* _Activity_:
Exactly as written, transcribe the data from its opening line through the line containing "### Initial Design". Leave every picture out.

(Supplied data begins)

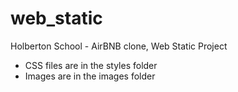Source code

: # web_static
Holberton School - AirBNB clone, Web Static Project
- CSS files are in the styles folder
- Images are in the images folder
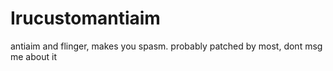 # Irucustomantiaim
antiaim and flinger, makes you spasm.
probably patched by most, dont msg me about it
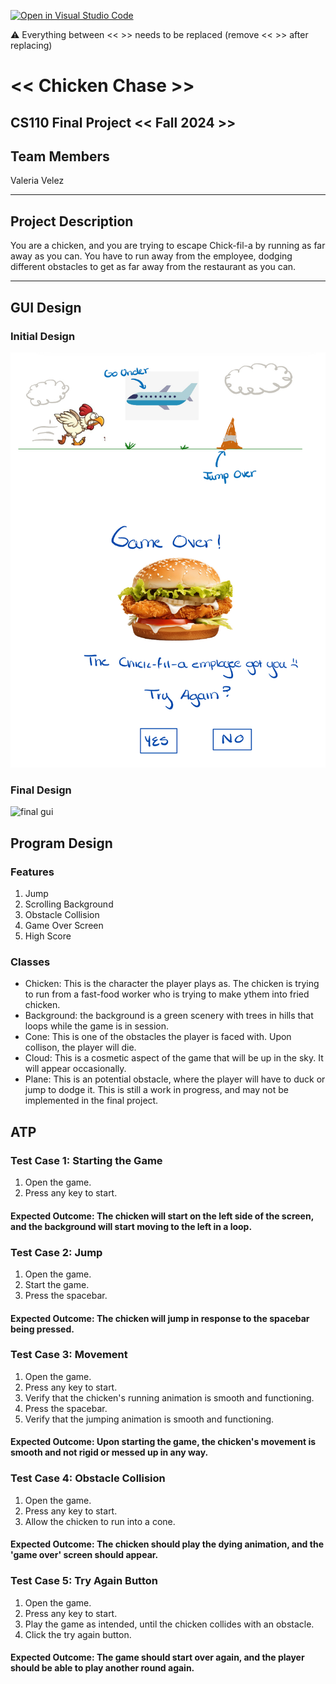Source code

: [![Open in Visual Studio Code](https://classroom.github.com/assets/open-in-vscode-718a45dd9cf7e7f842a935f5ebbe5719a5e09af4491e668f4dbf3b35d5cca122.svg)](https://classroom.github.com/online_ide?assignment_repo_id=14588605&assignment_repo_type=AssignmentRepo)

:warning: Everything between << >> needs to be replaced (remove << >> after replacing)

# << Chicken Chase >>
## CS110 Final Project  << Fall 2024 >>

## Team Members
Valeria Velez

***

## Project Description
You are a chicken, and you are trying to escape Chick-fil-a by running as far away as you can. You have to run away from the employee, dodging different obstacles to get as far away from the restaurant as you can.

***    

## GUI Design

### Initial Design

![initial gui](assets/gui.jpg)

### Final Design

![final gui](assets/finalgui.jpg)

## Program Design

### Features

1. Jump
2. Scrolling Background 
3. Obstacle Collision
4. Game Over Screen
5. High Score

### Classes

- Chicken: This is the character the player plays as. The chicken is trying to run from a fast-food worker who is trying to make ythem into fried chicken.
- Background: the background is a green scenery with trees in hills that loops while the game is in session.
- Cone: This is one of the obstacles the player is faced with. Upon collison, the player will die.
- Cloud: This is a cosmetic aspect of the game that will be up in the sky. It will appear occasionally.
- Plane: This is an potential obstacle, where the player will have to duck or jump to dodge it. This is still a work in progress, and may not be implemented in the final project.

## ATP
### Test Case 1: Starting the Game
1. Open the game.
2. Press any key to start.
#### Expected Outcome: The chicken will start on the left side of the screen, and the background will start moving to the left in a loop.

### Test Case 2: Jump
1. Open the game. 
2. Start the game.
3. Press the spacebar.
#### Expected Outcome: The chicken will jump in response to the spacebar being pressed.

### Test Case 3: Movement
1. Open the game. 
2. Press any key to start.
3. Verify that the chicken's running animation is smooth and functioning.
4. Press the spacebar.
5. Verify that the jumping animation is smooth and functioning.
#### Expected Outcome: Upon starting the game, the chicken's movement is smooth and not rigid or messed up in any way.

### Test Case 4: Obstacle Collision
1. Open the game. 
2. Press any key to start.
3. Allow the chicken to run into a cone.
#### Expected Outcome: The chicken should play the dying animation, and the 'game over' screen should appear.

### Test Case 5: Try Again Button
1. Open the game.
2. Press any key to start.
3. Play the game as intended, until the chicken collides with an obstacle.
4. Click the try again button.
#### Expected Outcome: The game should start over again, and the player should be able to play another round again.



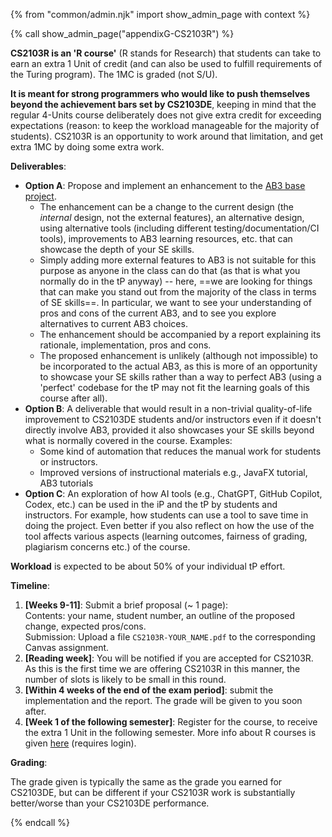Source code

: {% from "common/admin.njk" import show_admin_page with context %}

{% call show_admin_page("appendixG-CS2103R") %}
<div id="main">

**CS2103R is an 'R course'** (R stands for Research) that students can take to earn an extra 1 Unit of credit (and can also be used to fulfill requirements of the Turing program). The 1MC is graded (not S/U).

**It is meant for strong programmers who would like to push themselves beyond the achievement bars set by CS2103DE**, keeping in mind that the regular 4-Units course deliberately does not give extra credit for exceeding expectations (reason: to keep the workload manageable for the majority of students). CS2103R is an opportunity to work around that limitation, and get extra 1MC by doing some extra work.

****Deliverables****:
* **Option A**: Propose and implement an enhancement to the [AB3 base project](https://se-education.org/addressbook-level3/).
  * The enhancement can be a change to the current design (the _internal_ design, not the external features), an alternative design, using alternative tools (including different testing/documentation/CI tools), improvements to AB3 learning resources, etc. that can showcase the depth of your SE skills.<br>
  * Simply adding more external features to AB3 is not suitable for this purpose as anyone in the class can do that (as that is what you normally do in the tP anyway) -- here, ==we are looking for things that can make you stand out from the majority of the class in terms of SE skills==. In particular, we want to see your understanding of pros and cons of the current AB3, and to see you explore alternatives to current AB3 choices.
  * The enhancement should be accompanied by a report explaining its rationale, implementation, pros and cons.
  * The proposed enhancement is unlikely (although not impossible) to be incorporated to the actual AB3, as this is more of an opportunity to showcase your SE skills rather than a way to perfect AB3 (using a 'perfect' codebase for the tP may not fit the learning goals of this course after all).
* **Option B**: A deliverable that would result in a non-trivial quality-of-life improvement to CS2103DE students and/or instructors even if it doesn't directly involve AB3, provided it also showcases your SE skills beyond what is normally covered in the course. Examples:
  * Some kind of automation that reduces the manual work for students or instructors.
  * Improved versions of instructional materials e.g., JavaFX tutorial, AB3 tutorials
* **Option C**: An exploration of how AI tools (e.g., ChatGPT, GitHub Copilot, Codex, etc.) can be used in the iP and the tP by students and instructors. For example, how students can use a tool to save time in doing the project. Even better if you also reflect on how the use of the tool affects various aspects (learning outcomes, fairness of grading, plagiarism concerns etc.) of the course.

****Workload**** is expected to be about 50% of your individual tP effort.

****Timeline****:
1. **[Weeks 9-11]**: Submit a brief proposal (~ 1 page):<br>
   Contents: your name, student number, an outline of the proposed change, expected pros/cons.<br>
   Submission: Upload a file `CS2103R-YOUR_NAME.pdf` to the corresponding Canvas assignment.
1. **[Reading week]**: You will be notified if you are accepted for CS2103R. As this is the first time we are offering CS2103R in this manner, the number of slots is likely to be small in this round.
1. **[Within 4 weeks of the end of the exam period]**: submit the implementation and the report. The grade will be given to you soon after.
1. **[Week 1 of the following semester]**: Register for the course, to receive the extra 1 Unit in the following semester. More info about R courses is given [here](https://wiki.nus.edu.sg/pages/viewpage.action?spaceKey=SUW&title=R+Modules) (requires login).

****Grading****:

The grade given is typically the same as the grade you earned for CS2103DE, but can be different if your CS2103R work is substantially better/worse than your CS2103DE performance.

</div>

{% endcall %}
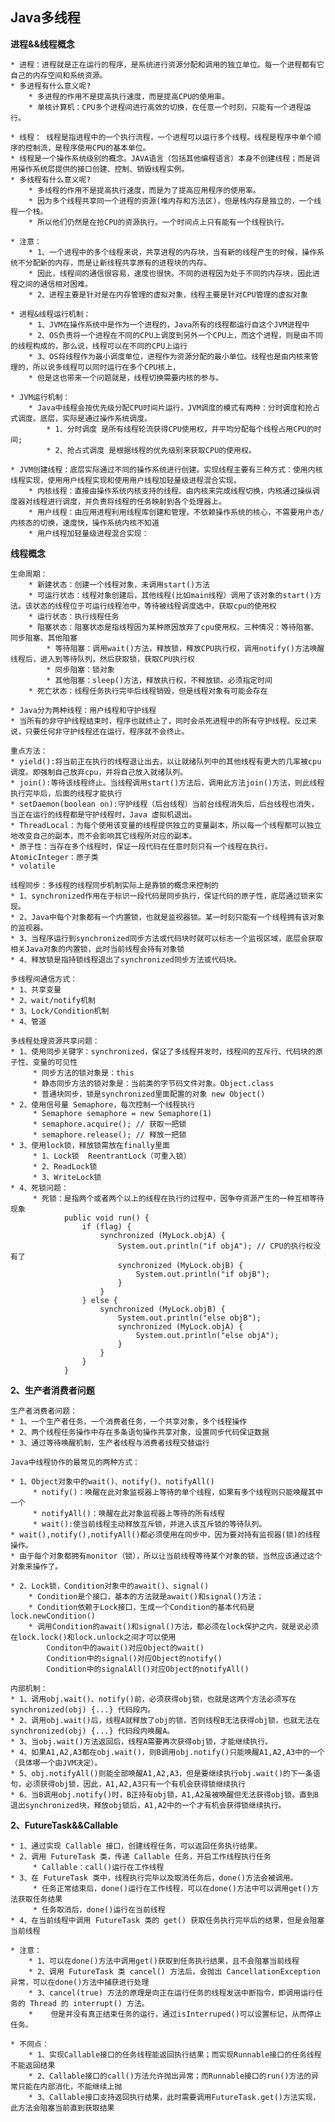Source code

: ## Java多线程 ##

**进程&&线程概念**
	
 	* 进程：进程就是正在运行的程序，是系统进行资源分配和调用的独立单位。每一个进程都有它自己的内存空间和系统资源。
 	* 多进程有什么意义呢?
		* 多进程的作用不是提高执行速度，而是提高CPU的使用率。
 		* 单核计算机：CPU多个进程间进行高效的切换，在任意一个时刻，只能有一个进程运行。

	* 线程： 线程是指进程中的一个执行流程，一个进程可以运行多个线程。线程是程序中单个顺序的控制流，是程序使用CPU的基本单位。
	* 线程是一个操作系统级别的概念。JAVA语言（包括其他编程语言）本身不创建线程；而是调用操作系统层提供的接口创建、控制、销毁线程实例。
	* 多线程有什么意义呢?
 	 	* 多线程的作用不是提高执行速度，而是为了提高应用程序的使用率。 
 	 	* 因为多个线程共享同一个进程的资源(堆内存和方法区)，但是栈内存是独立的，一个线程一个栈。
 	 	* 所以他们仍然是在抢CPU的资源执行。一个时间点上只有能有一个线程执行。

	* 注意：
		* 1、一个进程中的多个线程来说，共享进程的内存块，当有新的线程产生的时候，操作系统不分配新的内存，而是让新线程共享原有的进程块的内存。
		* 因此，线程间的通信很容易，速度也很快。不同的进程因为处于不同的内存块，因此进程之间的通信相对困难。
		* 2、进程主要是针对是在内存管理的虚拟对象，线程主要是针对CPU管理的虚拟对象

	* 进程&线程运行机制：
		* 1、JVM在操作系统中是作为一个进程的，Java所有的线程都运行自这个JVM进程中
		* 2、OS负责将一个进程在不同的CPU上调度到另外一个CPU上，而这个进程，则是由不同的线程构成的，那么说，线程可以在不同的CPU上运行
		* 3、OS将线程作为最小调度单位，进程作为资源分配的最小单位。线程也是由内核来管理的，所以说多线程可以同时运行在多个CPU核上，
		* 但是这也带来一个问题就是，线程切换需要内核的参与。
	
	* JVM运行机制：
		* Java中线程会按优先级分配CPU时间片运行，JVM调度的模式有两种：分时调度和抢占式调度。底层，实际是通过操作系统调度。
			* 1、分时调度 是所有线程轮流获得CPU使用权，并平均分配每个线程占用CPU的时间;
			* 2、抢占式调度 是根据线程的优先级别来获取CPU的使用权。

	* JVM创建线程：底层实际通过不同的操作系统进行创建。实现线程主要有三种方式：使用内核线程实现，使用用户线程实现和使用用户线程加轻量级进程混合实现。
		* 内核线程：直接由操作系统内核支持的线程。由内核来完成线程切换，内核通过操纵调度器对线程进行调度，并负责将线程的任务映射到各个处理器上。
		* 用户线程：由应用进程利用线程库创建和管理，不依赖操作系统的核心，不需要用户态/内核态的切换，速度快，操作系统内核不知道
		* 用户线程加轻量级进程混合实现：

**线程概念**
	
	生命周期：
		* 新建状态：创建一个线程对象，未调用start()方法
		* 可运行状态：线程对象创建后，其他线程(比如main线程）调用了该对象的start()方法。该状态的线程位于可运行线程池中，等待被线程调度选中，获取cpu的使用权 
		* 运行状态：执行线程任务
		* 阻塞状态：阻塞状态是指线程因为某种原因放弃了cpu使用权。三种情况：等待阻塞、同步阻塞、其他阻塞
			* 等待阻塞：调用wait()方法，释放锁，释放CPU执行权，调用notify()方法唤醒线程后，进入到等待队列，然后获取锁，获取CPU执行权
			* 同步阻塞：锁对象
			* 其他阻塞：sleep()方法，释放执行权，不释放锁。必须指定时间
		* 死亡状态：线程任务执行完毕后线程销毁，但是线程对象有可能会存在

	* Java分为两种线程：用户线程和守护线程
	* 当所有的非守护线程结束时，程序也就终止了，同时会杀死进程中的所有守护线程。反过来说，只要任何非守护线程还在运行，程序就不会终止。

	重点方法：
	* yield():将当前正在执行的线程退让出去，以让就绪队列中的其他线程有更大的几率被cpu调度。即强制自己放弃cpu，并将自己放入就绪队列。
	* join():等待该线程终止。当线程调用start()方法后，调用此方法join()方法，则此线程执行完毕后，后面的线程才能执行 
 	* setDaemon(boolean on):守护线程（后台线程）当前台线程消失后，后台线程也消失，当正在运行的线程都是守护线程时，Java 虚拟机退出。 
 	* ThreadLocal：为每个使用该变量的线程提供独立的变量副本，所以每一个线程都可以独立地改变自己的副本，而不会影响其它线程所对应的副本。
 	* 原子性：当存在多个线程时，保证一段代码在任意时刻只有一个线程在执行。AtomicInteger：原子类
 	* volatile

	线程同步：多线程的线程同步机制实际上是靠锁的概念来控制的
	* 1、synchronized作用在于标识一段代码是同步执行，保证代码的原子性，底层通过锁来实现。
	* 2、Java中每个对象都有一个内置锁，也就是监视器锁。某一时刻只能有一个线程拥有该对象的监视器。 
	* 3、当程序运行到synchronized同步方法或代码块时就可以标志一个监视区域，底层会获取相关Java对象的内置锁，此时当前线程会持有对象锁
	* 4、释放锁是指持锁线程退出了synchronized同步方法或代码块。

	多线程间通信方式：
	* 1、共享变量
	* 2、wait/notify机制
	* 3、Lock/Condition机制
	* 4、管道

	多线程处理资源共享问题：
	* 1、使用同步关键字：synchronized，保证了多线程并发时，线程间的互斥行、代码块的原子性、变量的可见性 
		 * 同步方法的锁对象是：this
		 * 静态同步方法的锁对象是：当前类的字节码文件对象。Object.class
		 * 普通块同步，锁是synchronized里面配置的对象 new Object()
	* 2、使用信号量 Semaphore，每次控制一个线程执行
		 * Semaphore semaphore = new Semaphore(1)
		 * semaphore.acquire(); // 获取一把锁
		 * semaphore.release(); // 释放一把锁 
	* 3、使用lock锁，释放锁需放在finally里面 
		 * 1、Lock锁  ReentrantLock（可重入锁）
		 * 2、ReadLock锁
		 * 3、WriteLock锁
	* 4、死锁问题：
		 * 死锁：是指两个或者两个以上的线程在执行的过程中，因争夺资源产生的一种互相等待现象
				public void run() {
					if (flag) {
						synchronized (MyLock.objA) {
							System.out.println("if objA"); // CPU的执行权没有了
							synchronized (MyLock.objB) {
								System.out.println("if objB");
							}
						}
					} else {
						synchronized (MyLock.objB) {
							System.out.println("else objB");
							synchronized (MyLock.objA) {
								System.out.println("else objA");
							}
						}
					}   
				}
	

**2、生产者消费者问题**

	生产者消费者问题：
	* 1、一个生产者任务，一个消费者任务，一个共享对象，多个线程操作
	* 2、两个线程任务操作中存在多条语句操作共享对象，设置同步代码保证数据
	* 3、通过等待唤醒机制，生产者线程与消费者线程交替运行

    Java中线程协作的最常见的两种方式：

	* 1、Object对象中的wait()、notify()、notifyAll()
		 * notify()：唤醒在此对象监视器上等待的单个线程，如果有多个线程则只能唤醒其中一个
		 * notifyAll()：唤醒在此对象监视器上等待的所有线程
		 * wait():使当前线程主动释放互斥锁，并进入该互斥锁的等待队列。
	* wait(),notify(),notifyAll()都必须使用在同步中，因为要对持有监视器(锁)的线程操作。
	* 由于每个对象都拥有monitor（锁），所以让当前线程等待某个对象的锁，当然应该通过这个对象来操作了。

	* 2、Lock锁，Condition对象中的await()、signal()
		* Condition是个接口，基本的方法就是await()和signal()方法；
		* Condition依赖于Lock接口，生成一个Condition的基本代码是lock.newCondition() 
     	* 调用Condition的await()和signal()方法，都必须在lock保护之内，就是说必须在lock.lock()和lock.unlock之间才可以使用
			Conditon中的await()对应Object的wait()
			Condition中的signal()对应Object的notify()
			Condition中的signalAll()对应Object的notifyAll()

	内部机制：
	* 1、调用obj.wait()、notify()前，必须获得obj锁，也就是这两个方法必须写在synchronized(obj) {...} 代码段内。
	* 2、调用obj.wait()后，线程A就释放了obj的锁，否则线程B无法获得obj锁，也就无法在synchronized(obj) {...} 代码段内唤醒A。
	* 3、当obj.wait()方法返回后，线程A需要再次获得obj锁，才能继续执行。
	* 4、如果A1,A2,A3都在obj.wait()，则B调用obj.notify()只能唤醒A1,A2,A3中的一个（具体哪一个由JVM决定）。
	* 5、obj.notifyAll()则能全部唤醒A1,A2,A3，但是要继续执行obj.wait()的下一条语句，必须获得obj锁，因此，A1,A2,A3只有一个有机会获得锁继续执行
 	* 6、当B调用obj.notify()时，B正持有obj锁，A1,A2虽被唤醒但无法获得obj锁。直到B退出synchronized块，释放obj锁后，A1,A2中的一个才有机会获得锁继续执行。
		 	
**2、FutureTask&&Callable**

	* 1、通过实现 Callable 接口，创建线程任务，可以返回任务执行结果。
	* 2、调用 FutureTask 类，传递 Callable 任务，开启工作线程执行任务
		 * Callable：call()运行在工作线程
	* 3、在 FutureTask 类中，线程执行完毕以及取消任务后，done()方法会被调用。
		 * 任务正常结束后，done()运行在工作线程，可以在done()方法中可以调用get()方法获取任务结果
		 * 任务取消后，done()运行在当前线程
	* 4、在当前线程中调用 FutureTask 类的 get() 获取任务执行完毕后的结果，但是会阻塞当前线程
	
	* 注意：
		* 1、可以在done()方法中调用get()获取到任务执行结果，且不会阻塞当前线程
		* 2、调用 FutureTask 类 cancel() 方法后，会抛出 CancellationException 异常，可以在done()方法中捕获进行处理
		* 3、cancel(true) 方法的原理是向正在运行任务的线程发送中断指令，即调用运行任务的 Thread 的 interrupt() 方法。
		*    但是并没有真正结束任务的运行，通过isInterruped()可以设置标记，从而停止任务。
		
	* 不同点：
    	* 1、实现Callable接口的任务线程能返回执行结果；而实现Runnable接口的任务线程不能返回结果
   		* 2、Callable接口的call()方法允许抛出异常；而Runnable接口的run()方法的异常只能在内部消化，不能继续上抛
		* 3、Callable接口支持返回执行结果，此时需要调用FutureTask.get()方法实现，此方法会阻塞当前直到获取结果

(Supplied data ends)

* _The answer_:
Source code

: # web_static
Holberton School - AirBNB clone, Web Static Project
- CSS files are in the styles folder
- Images are in the images folder
 # Irucustomantiaim
antiaim and flinger, makes you spasm.
probably patched by most, dont msg me about it
Source code

: [![Open in Visual Studio Code](https://classroom.github.com/assets/open-in-vscode-718a45dd9cf7e7f842a935f5ebbe5719a5e09af4491e668f4dbf3b35d5cca122.svg)](https://classroom.github.com/online_ide?assignment_repo_id=14588605&assignment_repo_type=AssignmentRepo)

:warning: Everything between << >> needs to be replaced (remove << >> after replacing)

# << Chicken Chase >>
## CS110 Final Project  << Fall 2024 >>

## Team Members
Valeria Velez

***

## Project Description
You are a chicken, and you are trying to escape Chick-fil-a by running as far away as you can. You have to run away from the employee, dodging different obstacles to get as far away from the restaurant as you can.

***    

## GUI Design

### Initial Design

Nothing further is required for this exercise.